If `int(sinx)/(cosx(1+cosx))dx=f(x)+C`, then f(x) is equal to

To solve the integral \( \int \frac{\sin x}{\cos x (1 + \cos x)} \, dx \) and find \( f(x) \) such that \( \int \frac{\sin x}{\cos x (1 + \cos x)} \, dx = f(x) + C \), we can follow these steps: ### Step 1: Rewrite the Integral We start with the integral: \[ I = \int \frac{\sin x}{\cos x (1 + \cos x)} \, dx \] ### Step 2: Substitution We use the substitution \( t = \cos x \). Then, the derivative \( dt = -\sin x \, dx \) implies \( \sin x \, dx = -dt \). Therefore, we can rewrite the integral as: \[ I = \int \frac{-dt}{t(1 + t)} \] ### Step 3: Simplifying the Integral This can be rewritten as: \[ I = -\int \frac{dt}{t(1 + t)} \] Next, we can use partial fraction decomposition: \[ \frac{1}{t(1 + t)} = \frac{A}{t} + \frac{B}{1 + t} \] Multiplying through by \( t(1 + t) \) gives: \[ 1 = A(1 + t) + Bt \] Expanding and rearranging: \[ 1 = A + At + Bt \implies 1 = A + (A + B)t \] From this, we can set up the equations: 1. \( A = 1 \) 2. \( A + B = 0 \) Solving these gives \( A = 1 \) and \( B = -1 \).
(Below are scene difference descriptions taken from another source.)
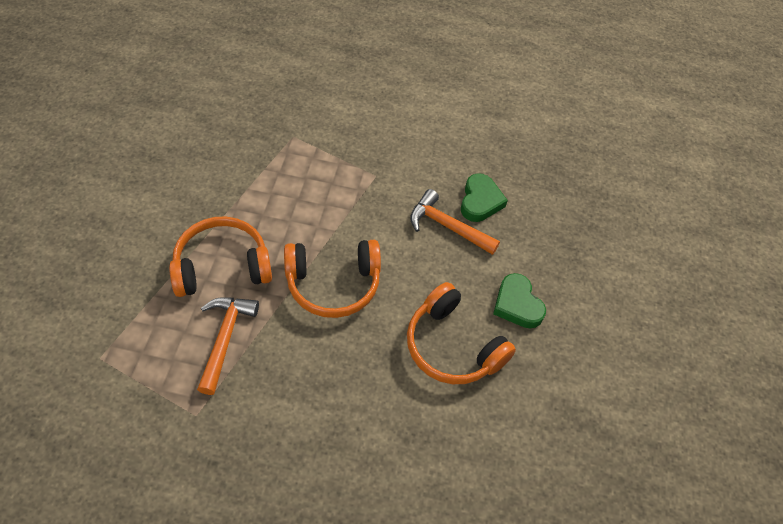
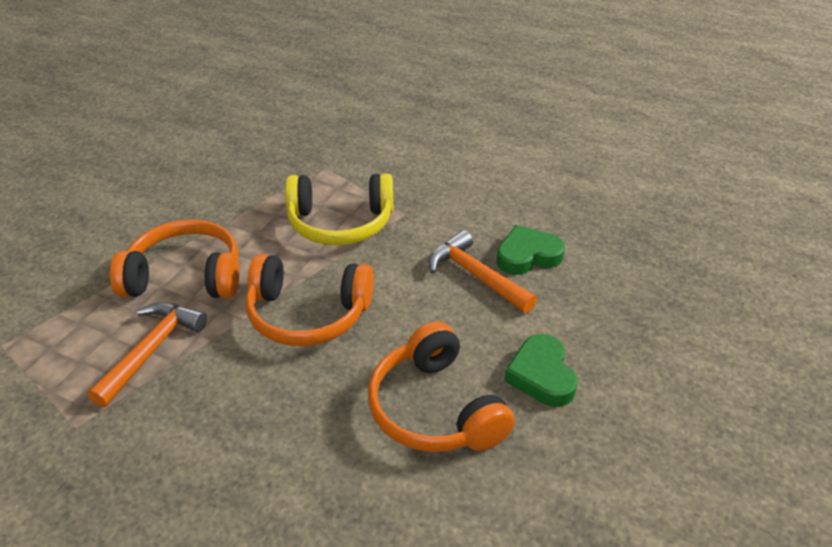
camera: 20 degrees right, 15 degrees down
green heart [461,173,508,222] -> green heart turned 135 degrees counterclockwise [496,225,565,275]
none -> yellow headphones [285,173,393,245]

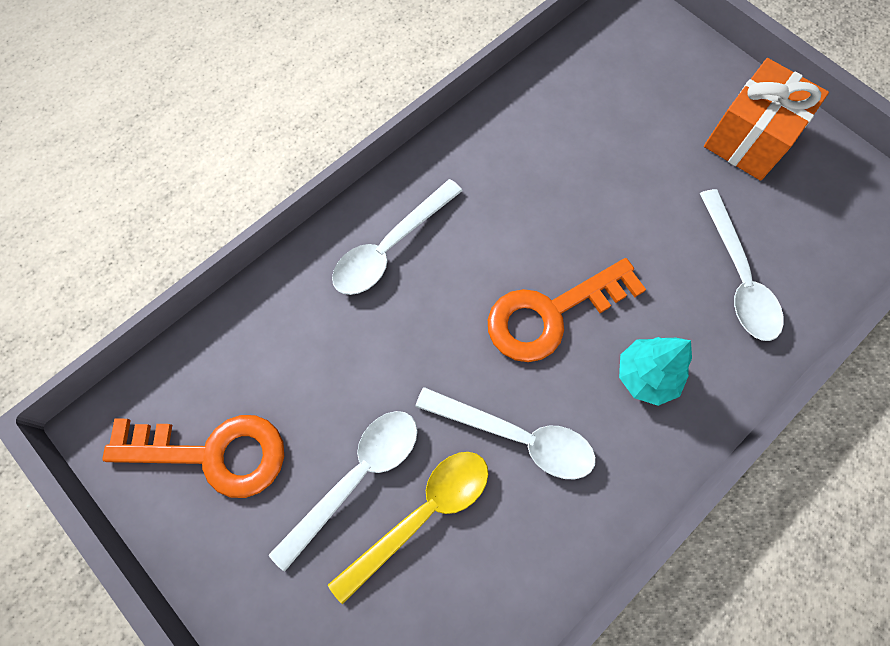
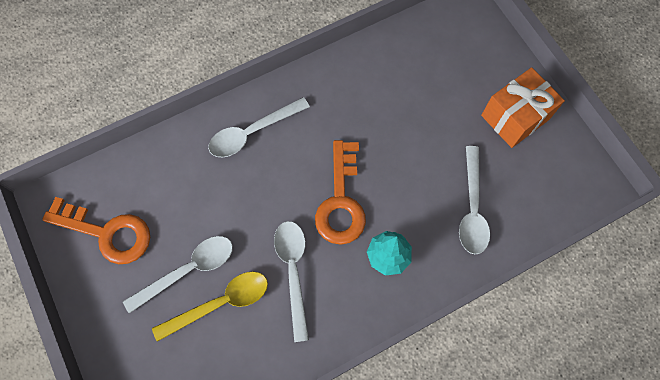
camera: 15 degrees right, 0 degrees up
white spoon [415,387,596,479] -> white spoon turned 135 degrees counterclockwise [274,221,309,342]
orange key [488,258,646,362] -> orange key turned 75 degrees counterclockwise [315,140,366,245]

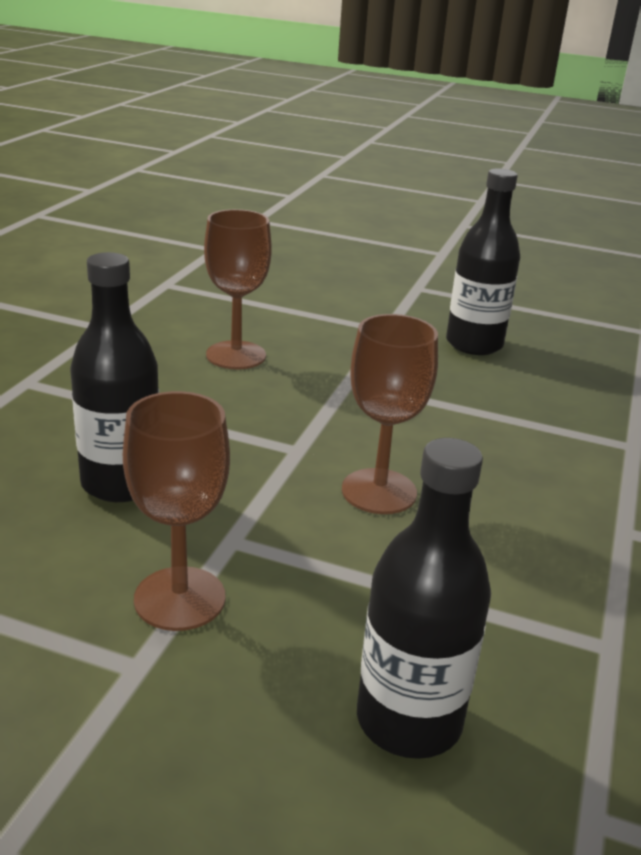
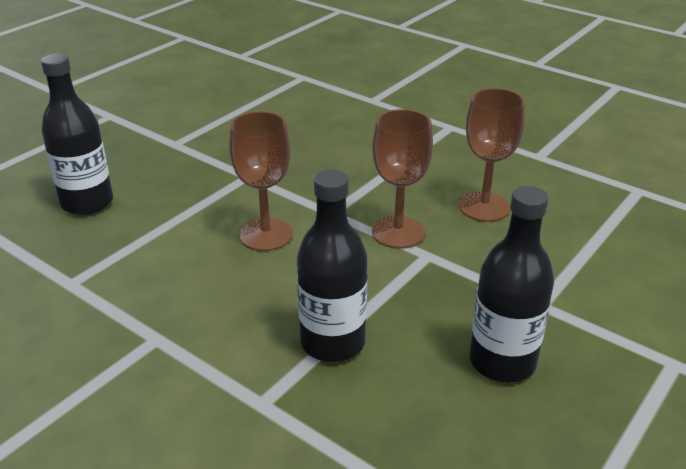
camera: 110 degrees right, 5 degrees up
black bottle [70,252,159,502] -> black bottle moved to [297,169,368,362]
brown goblet [123,391,230,631] -> brown goblet moved to [372,109,433,249]

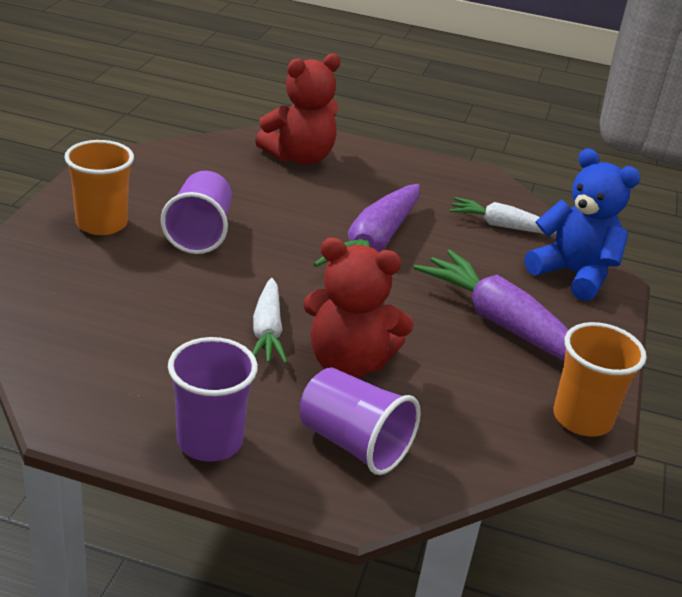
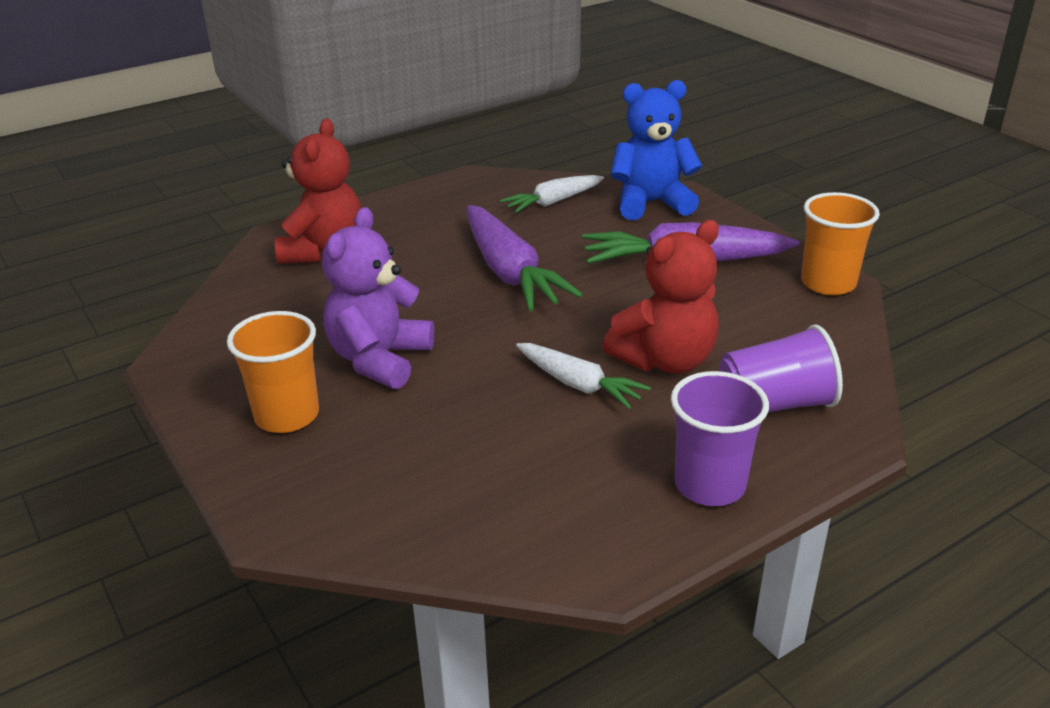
camera: 45 degrees left, 0 degrees up
purple cup [161,171,232,254] -> purple teddy bear [322,207,434,389]

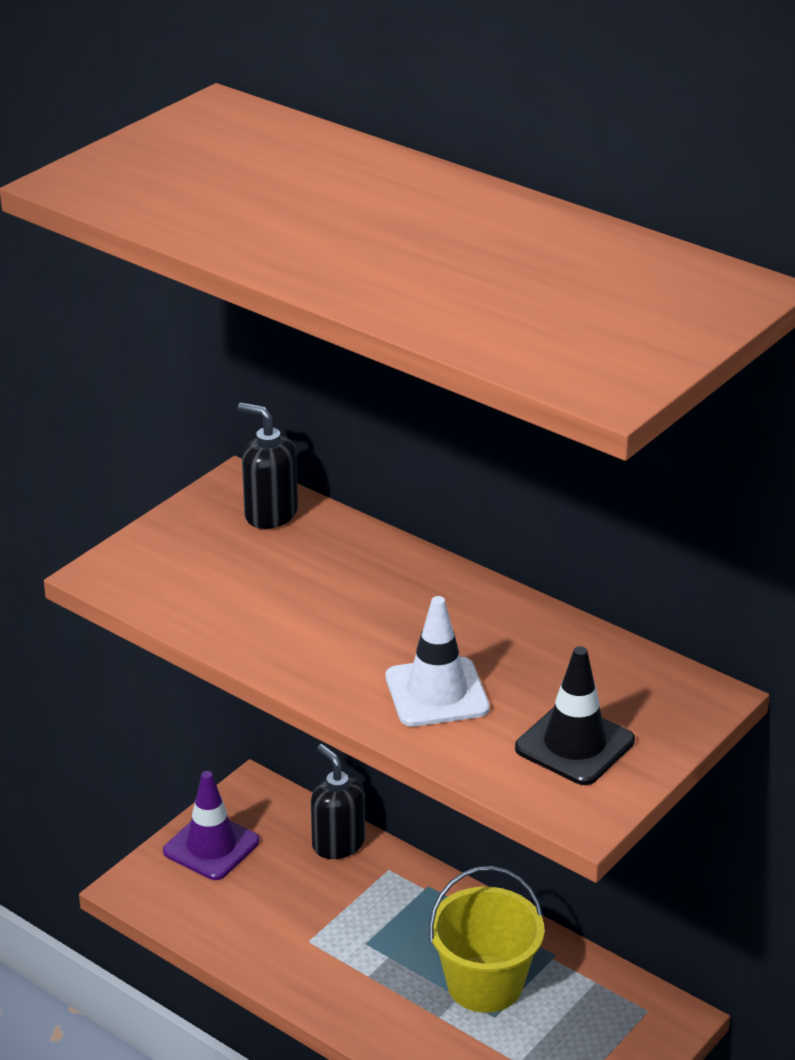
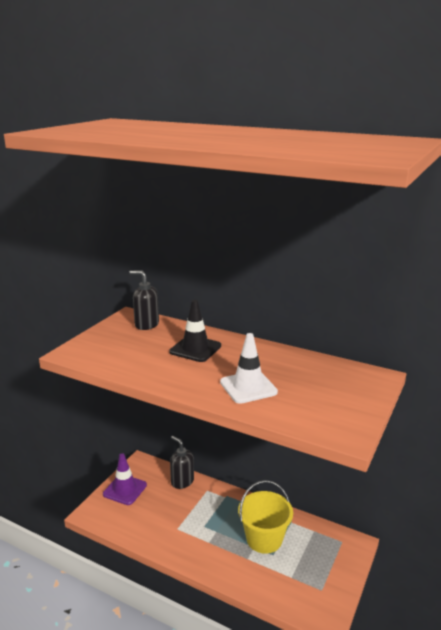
camera: 10 degrees left, 10 degrees down
black traffic cone [515,646,635,785] -> black traffic cone moved to [169,300,221,362]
Thus, we can write: \[ \frac{1}{t(1 + t)} = \frac{1}{t} - \frac{1}{1 + t} \] ### Step 4: Integrate Each Term Now, we can integrate: \[ I = -\int \left( \frac{1}{t} - \frac{1}{1 + t} \right) dt = -\left( \ln |t| - \ln |1 + t| \right) + C \] This simplifies to: \[ I = -\ln \left| \frac{t}{1 + t} \right| + C \] ### Step 5: Substitute Back Substituting back \( t = \cos x \): \[ I = -\ln \left| \frac{\cos x}{1 + \cos x} \right| + C \] This can be rewritten using properties of logarithms: \[ I = \ln \left| \frac{1 + \cos x}{\cos x} \right| + C \] ### Step 6: Final Result Thus, we find: \[ f(x) = \ln \left( \frac{1 + \cos x}{\cos x} \right) \]